Wednesday, February 29, 2012

School Discipline Fail

This is a story from our local school district:

Teacher Allegedly Ordered Boy With Autism Into Cardboard Box
My mind wanders to some of the discipline my teachers used in grade school.
Usually, public swats served their purpose in the younger years.
By the time middle school years arrived, the intended humiliation was seen more as a form of cred by your peers. Cred increased if you took the paddle with a giggle and held your head high.

 Mr S-, the math nerd who married Miss Bitch-On-Wheels had a good gimmick: He'd just dump the trash can over your head. And you stayed that way for the duration of class.
This was not fun. It was humiliating... of this I can attest.
It was also effective.

There were also The Closets.
The back wall of every classroom was lined with double-door closets, about six feet wide and two feet deep. Maybe five feet high.
One closet was a perfect dungeon in which to stuff an unruly kid.
If you were stupid enough to attempt escape, Mr S- would shove a broom through the door handles. This worked.
Then there was that one kid who busted through the broom handle and heaved a book at the teacher. He was expelled, of course.
But at least he left with his cred intact.

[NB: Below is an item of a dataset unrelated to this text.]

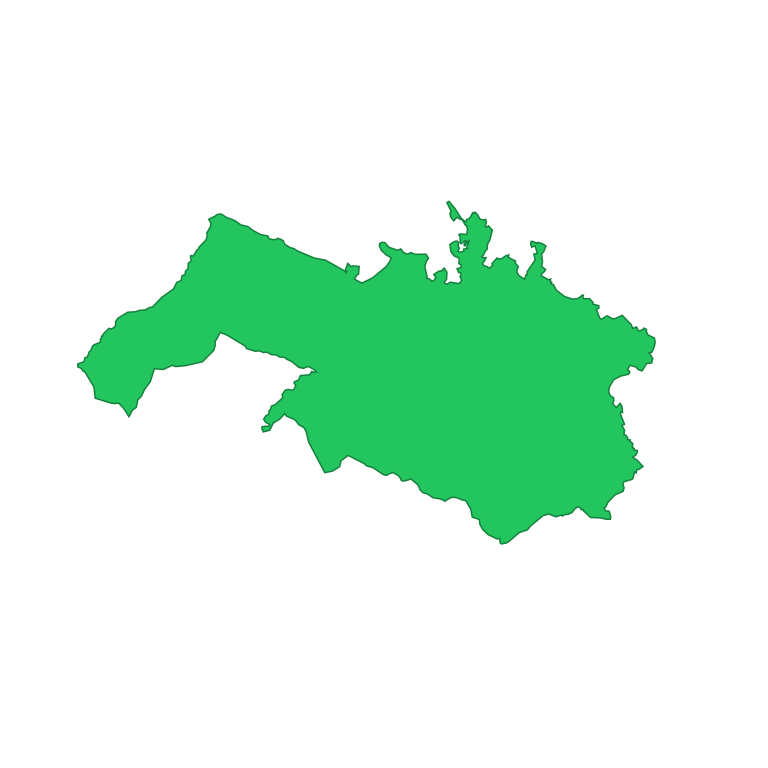 outline of Parva, Bistrita-Nasaud, Romania, rotated 240°
{"feature_id": "2599482B44846698630488", "entity_name": "Parva", "entity_type": "district", "adm_level": 2, "iso_a3": "ROU", "parent_name": "Romania", "parent_adm1": "Bistrita-Nasaud", "projection": "mercator", "projection_center": [24.578, 47.424], "detail": "fine", "context": "isolated", "style": "filled", "palette": "green", "viewbox_px": 768, "rotation_deg": 240, "n_neighbors": 0, "source": "geoboundaries", "source_scale": "gbopen_adm2", "svg_char_len": 6171}
<svg xmlns="http://www.w3.org/2000/svg" viewBox="0 0 768 768"><g transform="rotate(240 384 384)"><path d="M402.4,581.2L407.0,579.2L410.6,582.4L418.0,585.6L418.6,588.3L422.6,593.3L426.9,590.9L429.8,587.8L429.1,587.0L433.1,584.1L433.9,582.6L431.4,580.8L428.7,580.4L427.9,583.9L420.4,582.0L421.6,578.7L415.9,577.0L409.7,564.1L407.2,562.9L407.5,561.6L404.4,558.0L411.0,554.9L415.2,555.2L418.4,559.0L423.9,558.1L424.7,559.4L431.3,555.1L433.6,556.5L433.3,555.2L434.2,554.2L433.7,548.3L434.9,545.9L436.6,545.0L434.4,537.8L432.4,537.2L431.6,533.3L432.1,532.2L433.7,532.4L436.2,529.8L438.5,529.4L439.9,530.3L439.8,531.6L442.4,535.6L444.1,532.6L445.3,532.1L445.9,534.7L448.7,538.5L449.0,540.6L453.1,543.4L455.7,547.5L463.1,554.8L468.8,553.5L468.5,551.2L469.8,550.4L472.5,553.3L475.7,554.4L476.4,551.9L478.9,549.5L484.1,549.7L487.3,548.7L486.8,547.4L488.0,546.7L484.9,541.4L484.6,539.8L485.2,537.9L483.5,536.2L484.4,535.3L489.3,533.7L500.6,533.2L509.7,531.6L509.6,529.2L499.5,528.4L498.9,526.4L495.2,525.3L490.4,525.9L491.9,530.7L488.1,532.6L487.7,533.9L480.7,533.9L479.9,534.7L475.8,533.5L472.2,530.4L475.7,525.2L476.0,523.6L473.3,523.4L467.9,520.4L466.9,521.1L467.6,526.0L466.7,526.4L464.9,523.2L463.7,522.7L463.1,523.5L465.8,528.4L465.5,529.4L460.4,523.4L459.8,523.7L461.0,520.3L459.2,519.7L459.4,517.5L460.7,515.1L462.0,514.3L463.8,517.1L466.4,517.2L469.5,519.3L471.3,518.7L472.2,516.4L472.0,510.9L465.4,508.2L459.9,508.7L456.1,511.6L454.0,511.3L450.9,509.0L448.4,510.4L446.4,508.8L447.3,504.9L443.2,504.4L442.0,506.1L439.2,504.7L439.2,503.7L435.0,503.1L433.6,500.1L433.8,498.7L439.0,492.3L438.9,488.9L440.3,487.3L442.1,487.0L443.3,490.5L449.4,494.4L454.2,494.1L453.8,492.0L453.0,491.2L454.3,487.8L454.0,481.8L450.4,482.3L448.6,478.8L449.2,477.0L452.3,475.8L454.2,473.8L455.3,474.9L465.2,478.0L468.8,481.7L470.8,485.5L475.5,485.2L480.6,476.0L484.4,473.0L484.5,469.6L487.8,466.7L492.6,466.1L492.9,462.8L499.8,456.7L506.0,455.4L507.8,453.1L507.7,450.3L506.0,449.1L501.0,448.5L494.8,450.4L489.8,453.3L487.5,450.6L484.7,445.0L481.6,427.0L482.4,415.8L483.2,414.8L489.7,410.8L492.0,415.3L491.8,416.8L498.2,421.3L501.7,416.4L502.1,414.3L506.6,412.9L502.0,407.6L500.1,408.0L499.2,406.9L501.1,406.7L520.5,395.3L527.7,386.8L542.3,375.7L546.6,373.5L548.8,371.0L554.9,367.8L558.3,368.4L561.2,366.8L563.4,364.7L562.9,363.0L564.8,359.8L567.4,357.1L570.2,357.5L575.1,351.9L582.5,347.3L588.3,344.9L593.5,339.5L600.0,336.6L607.2,330.8L612.6,328.0L613.4,326.7L614.3,323.4L613.8,322.0L614.3,314.5L609.6,314.5L606.9,312.2L603.2,305.7L601.7,305.9L597.8,302.0L595.0,292.3L593.5,290.5L593.5,288.7L590.6,283.8L590.6,282.1L591.8,281.0L591.6,280.3L587.1,278.6L586.3,274.7L581.7,271.9L581.0,268.5L578.1,266.3L578.8,263.3L575.1,260.0L575.6,255.3L571.6,249.3L570.1,234.5L566.3,221.7L567.4,219.8L567.6,214.1L570.1,208.8L570.8,205.0L574.3,197.9L574.0,186.4L572.1,182.6L569.5,181.4L567.9,178.7L568.0,175.2L569.7,173.8L567.8,166.2L566.4,164.4L566.6,163.1L565.1,162.6L564.8,161.1L562.0,158.9L563.0,152.5L562.5,150.5L559.6,146.9L559.3,144.9L556.1,141.1L555.7,139.8L556.3,138.3L553.4,135.3L554.4,128.7L551.9,127.5L548.7,129.7L545.7,129.8L543.7,131.0L526.3,131.3L516.1,126.8L503.6,138.4L501.5,141.3L500.7,143.7L499.2,145.0L491.8,146.5L483.2,146.8L487.1,152.9L487.6,157.7L493.4,162.9L494.5,167.4L499.0,173.9L502.8,182.7L512.0,192.8L506.9,200.2L506.1,209.7L503.2,212.4L499.3,220.8L494.0,237.8L498.2,253.3L501.8,257.2L505.8,259.3L506.2,261.1L510.6,268.0L504.5,272.7L485.8,283.0L483.6,282.5L476.8,288.8L475.0,292.6L471.4,295.5L470.3,298.3L465.7,301.3L463.0,305.3L459.9,306.8L456.3,311.6L454.3,312.0L449.7,315.3L440.8,318.7L437.8,322.2L437.4,326.2L436.4,327.5L432.3,330.3L428.3,331.5L429.7,328.3L431.0,327.9L429.2,324.1L433.1,315.8L430.2,312.0L430.7,307.5L430.1,306.6L426.6,306.8L424.4,303.3L424.1,301.9L427.5,297.9L428.0,295.2L425.7,290.4L422.7,289.5L420.4,278.7L421.3,276.4L420.9,275.3L418.7,272.8L418.4,271.1L415.4,269.1L415.5,265.6L413.7,262.2L410.1,262.3L406.1,264.7L404.9,263.8L408.0,257.2L406.5,255.9L402.9,255.5L401.1,261.9L405.5,268.6L405.7,276.0L407.9,283.1L404.8,283.6L397.6,289.0L391.3,289.9L386.2,292.9L381.9,292.8L371.1,289.7L336.8,288.4L334.3,296.0L334.6,304.3L339.0,308.4L340.1,317.2L325.2,326.9L321.5,328.2L317.1,332.6L305.8,338.2L303.6,340.4L303.5,344.6L302.5,347.8L296.4,351.1L291.8,350.8L290.0,352.6L288.1,360.0L279.5,363.0L274.3,362.3L270.1,363.5L267.5,366.4L261.1,369.5L256.7,374.8L253.1,377.9L252.2,377.7L252.1,384.9L251.4,387.2L249.0,390.4L245.0,393.2L242.1,396.5L232.5,396.6L224.5,393.9L219.1,398.8L214.8,397.0L209.1,396.6L201.4,398.9L193.2,404.5L192.5,406.9L188.0,405.1L186.7,405.9L185.2,410.3L185.2,413.8L187.7,426.6L186.0,435.5L187.8,440.0L190.5,456.2L188.9,461.8L183.0,466.5L181.8,472.4L180.5,472.4L180.5,474.9L178.9,479.0L178.7,482.7L180.5,486.9L180.6,490.6L179.0,492.2L176.6,491.8L175.7,493.9L174.7,493.3L165.1,496.1L159.8,504.6L155.7,508.9L153.7,512.3L155.4,513.9L161.2,515.4L163.3,512.6L166.3,512.3L166.7,514.7L169.7,519.0L172.5,528.8L171.5,537.5L174.2,540.1L178.0,540.9L179.4,542.7L177.4,551.1L177.9,552.6L182.6,557.0L180.9,557.7L183.2,560.1L182.7,562.1L183.0,567.0L191.0,565.3L196.4,562.7L196.4,566.1L198.4,569.6L199.9,570.0L201.7,567.5L203.0,568.5L204.8,567.4L208.0,569.6L211.8,568.5L212.4,569.3L214.2,567.0L215.4,568.1L218.4,567.9L220.2,566.5L223.7,569.2L229.2,569.3L228.8,572.1L240.0,573.8L241.3,574.9L240.1,576.4L245.8,578.9L249.2,578.8L247.5,573.2L252.8,572.3L254.3,574.5L257.1,575.9L260.8,574.2L264.6,574.6L268.3,577.3L272.8,584.7L272.6,592.9L270.2,600.5L271.2,602.7L272.1,603.0L274.7,601.9L277.2,606.4L272.9,610.5L269.0,611.6L266.3,614.1L270.5,621.9L268.4,626.2L271.8,629.5L278.5,629.3L277.5,631.7L280.9,636.4L284.4,639.6L288.6,641.2L294.3,637.2L298.4,637.4L299.9,638.6L302.4,637.2L301.8,635.1L302.1,631.9L303.9,630.7L307.1,631.3L307.9,627.1L311.7,627.8L324.3,624.7L325.1,616.6L326.5,614.3L331.5,611.4L331.4,604.6L333.1,603.8L342.3,605.2L342.4,608.1L344.4,609.2L348.5,605.0L350.3,605.8L355.0,604.7L358.1,599.5L359.9,599.7L361.3,601.1L361.8,599.9L361.0,594.8L363.2,589.8L369.3,584.2L379.1,580.2L385.4,580.4L387.6,578.6L388.3,580.1L389.6,579.4L391.7,580.8L392.1,578.5L399.4,574.2L400.7,575.9L401.2,579.3L402.4,581.2Z" fill="#22c55e" stroke="#15803d" stroke-width="1.5"/></g></svg>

What private school teachers were able to get away with then would never pass muster today.
For the record: Our nuns and teachers took no shit.
But never, at any time, do I think any child was ever abused.
Humiliated and shamed into compliance? Absolutely. That was the point.
Abused? Never.

We didn't deal with special needs in our school. I have no idea what the appropriate response would be, and am not even sure what autism is.
But I'm pretty sure this teacher, despite her training, probably unintentionally did the wrong thing and is in a world of hurt because of it.
And the parents are making a mountain out of a mole hill.

5 comments:

my name is Amanda said...

I have lots of comments about corporal punishment and humiliation, but they could get lengthy. I just want to say that people with Asperger's (a low-level, high-functioning form of Autism) don't have the ability (or, have limited ability) to understand social cues and emotions. They are extremely sensitive to lots of noise and don't enjoy being in large groups of people. I wouldn't say I agree with the old-fashioned methods of disciplining children, but especially a child who doesn't have the ability to understand half the things that are being directed to him by the teachers, it makes my heart hurt to read about something like this. I don't think the teacher is a monster or anything, but I do think it was an uneducated mistake. Teachers in charge of special needs children need to be educated on proper methods of communication; she should have done her research, or her school should have ensured that she had that knowledge.

Jade said...

Autism is a tough one to work with, there are so many variations. I would think a large box (or a tent or a blanket over the desk as described in the article) would actually be a good thing to use, especially if it were something the kid could decorate to make it a comfortable place for him. (I used to use appliance boxes as forts when I was a kid, so that is what I'm picturing)
One point: A quiet place shouldn't be used as punishment. If she was using it as punishment then she needs some training. If she wasn't - if she was just stern when directing him during times she felt he needed the quiet time - then... well she could probably use some training in how to direct the student without it appearing to be a punishment.
Second point: Whether it is a box or a tent or a blanket over a desk... it is *different* from what the other kids are doing and therefore likely to be subject to ridicule. I don't agree with the ridicule, but the simple fact is... kids are cruel. I'm guessing his feeling of humiliation has less to do with the cardboard and more to do with kids being jerks.

Mr. D said...

I had some fun experiences in Catholic school, too. We had one teacher who used to use the "Spock" move on you if you were screwing around. It worked, too. That dude was a bit of a sadist, though.

I have a nephew with Asperger's Syndrome. He's a great kid and a borderline genius, but you have to deal with him very carefully. This wouldn't be the right way to do it.

We are also close friends with two different families who have autistic children. Neither of these kids has the ability to function at a level beyond the most basic and both of them now live in group homes. As Jade points out, there's a very broad spectrum with autism and some kids can function in a school setting, but it's always a tough thing.

Gino said...

Mark: yes, the vulcan nerve pinch. that was used in high school by Fr Tom. he was quite good at it.

Bike Bubba said...

And along the same lines....

http://www.foxnews.com/us/2012/03/02/teacher-punishes-student-for-saying-hello-love-in-language-her-familys-native/

Oh, and by the way, "Gi zah gin ". I'm lookin' for the ruler now.